Réchauffement climatique : les personnes âgées plus exposées à la chaleur
Réchauffement plus dangereux pour les vieux
Le réchauffement climatique va, lors des prochaines décennies, exposer les personnes âgées à des hausses des températures plus dangereuses que prévu, avance mardi une étude. Le taux d'humidité dans l'air avait été sous-estimé.
Les résultats de ces modélisations, réalisées par des chercheurs américains de l'université de Stanford et publiées dans le Lancet Planetary Health, prennent une actualité particulière alors que l'Europe et l'Amérique du Nord vivent un été exceptionnellement chaud.
Les chercheurs de Stanford ont cherché à établir à quel point le réchauffement climatique allait exposer les personnes âgées à des niveaux intolérables de températures d'ici à 2100.
Ce champ de recherche est déjà bien couvert. Mais, préviennent les chercheurs, les précédentes études semblent avoir nettement sous-estimé les risques encourus par les personnes âgées, car elles se basaient sur des connaissances en partie obsolètes.
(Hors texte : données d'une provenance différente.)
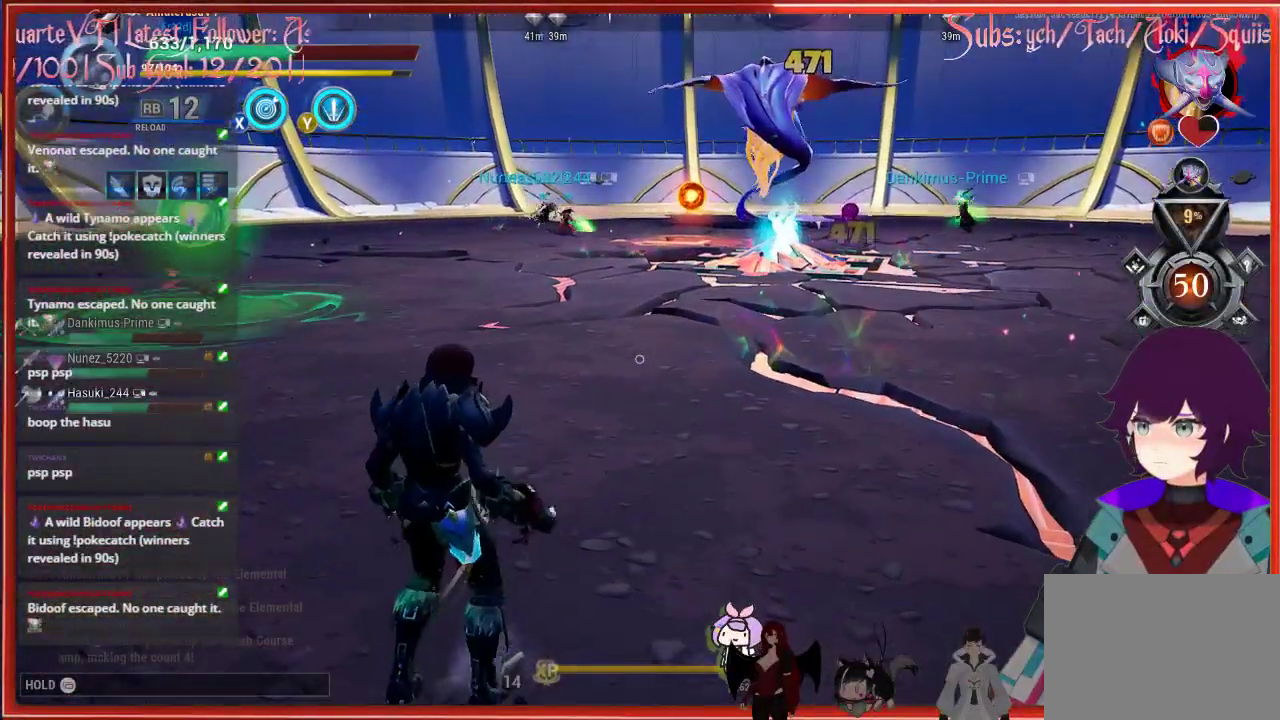
{"buttons": [], "left_stick": "down", "right_stick": "center", "events": [[217, "left_stick", "down"]]}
En cause, un indicateur crucial: la température humide. Comme son nom l'indique, il prend non seulement en compte le degré de chaleur lui-même mais aussi celui d'humidité, car la même température est nettement plus dangereuse quand elle est associée à un temps plus humide.
"Chaleur intolérable"
Or, les risques liés à un niveau donné de température humide ont, pendant longtemps, été mesurés sur des personnes jeunes et en bonne santé. Des recherches plus récentes, impliquant des personnes plus âgées, montrent que les dangers pour ces dernières avaient été sous-estimés.
En intégrant ces nouvelles connaissances, puis en les croisant avec des modélisations prenant en compte le vieillissement attendu de la population mondiale au cours des prochaines décennies, les auteurs ont conclu qu'une "chaleur intolérable frappera beaucoup plus de gens qu'estimé auparavant, à une échelle bien supérieure et pendant des durées plus longues".
A titre d'exemple, si d'ici à 2100 le monde se réchauffe de 1,5 degré Celsius par rapport à l'époque pré-industrielle, 22% des personnes de plus de 60 ans seront alors exposées chaque année à une chaleur dangereuse pendant plus d'un mois, selon ces modélisations dont les résultats restent dépendants de divers choix méthodologiques.
Les auteurs soulignent que les pays les plus à risques sont ceux où de larges pans de la population n'ont pas les moyens de se protéger de la chaleur. Ils appellent à la fois à des mesures pour faciliter l'accès à des outils comme la climatisation et à réduire les émissions de carbone.